Do you have a tree or dedicated area, that does more than just produce one yield (ie: fruit) for you?


  1. I'm going to look up that marcot process. Thank you for the information. Moving pots for whatever reason is a full on job. I hope that the move means that the veranda project can take off. Looking forward to seeing what this is.
    Another sourdough question. Can you leave the sponge bubbling for too long. Today I was surprised by the instant bubbles that I got when I did the two bowls and fed them both. I only left the sponge 30 mins maybe and used it. The dough kneaded up so nicely, didn't have an overpowering sour smell and didn't get intensely sticky every minute or so. I now have it proving in a glass bowl, instead of the usual stainless steel bowl. I really want to make sure I catch the dough before it overproves(I don't think this is real word but I'm sure you know what I mean).
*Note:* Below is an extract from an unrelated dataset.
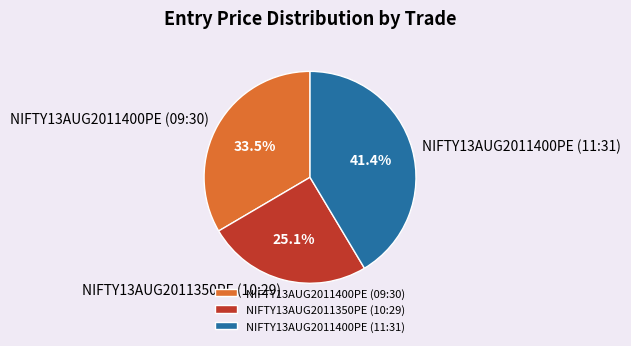

Which slice is the largest?

NIFTY13AUG2011400PE (11:31)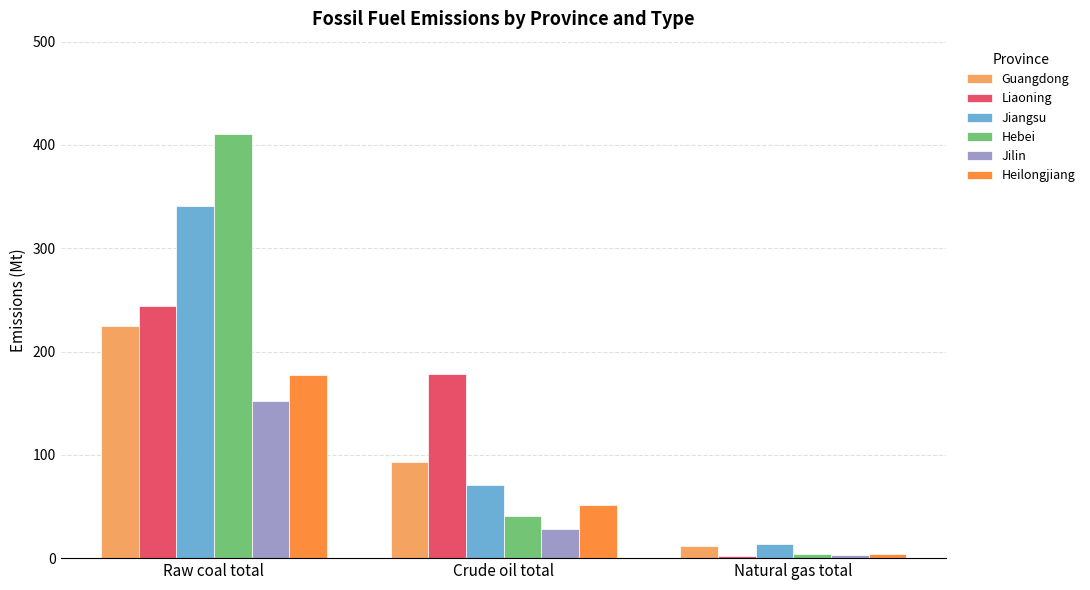

Is the value of Liaoning at Crude oil total greater than the value of Guangdong at Raw coal total?

No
This dough business is interesting stuff. I have also found that the starter likes spelt flour so much more than the Bakers flour.
    Your permaculture paradise continues to develop and show new ways of doing things.

  2. I say over proves, all the time. ;) It sounds like you're learning to read the signs in your sourdough, and experimenting, which is great! Lots of bubble action, means the sponge is actively feeding. In this case, you would speed up the sourdough making process. I find this is mandatory during summer, where the high temps are ideal for sourdough to feed quickly, on whatever food stores you give.

    I don't have a lot of experience with spelt, but the heavier flours can sometimes become too heavy for an active sponge to develop. Which is why I've heard you should keep your starter on white flour, but add the heavier flours, when you want to make a dough. I don't know how much truth there is to it, because I don't use a lot of heavy doughs - but if you find your starter gradually gets sluggish on all spelt, then alternative feed with the white flour.

    All the best with your dough. It sounds like it will be a good loaf.

  3. Moving pots around is as good as taking a holiday, in my book! How lovely to create a special little jungle in it's own micro climate. The plants are sure to thrive in there.

    1. I think they will do much better under the mulberry tree, than they did on the verandah, Sally. ;)

  4. Chris, what was that about the weather starting to cool? Not here that's for sure. We have a really old mulberry tree and a dwarf mulberry in a pot that my hubby has been intending to plant out for a couple of years. I have no idea where that is going to be. I think he was going to cut down the old one which must be nearly 40 years old.

    1. The days have still been long and hot, but those few degrees it has dropped, is so much kinder on my pots than the long string of hotter days we recently enjoyed. ;)

      Forty years! Those mulberries are incredible. They do get quite a large trunk on them as they age. We lived in a rental once, where the owner took a chainsaw to the old mulberry, next to the house. It made us a little sad. But it shouldn't have, because it was rapidly producing new shoots from that stump! It seemed to thrive MORE on that brutal treatment.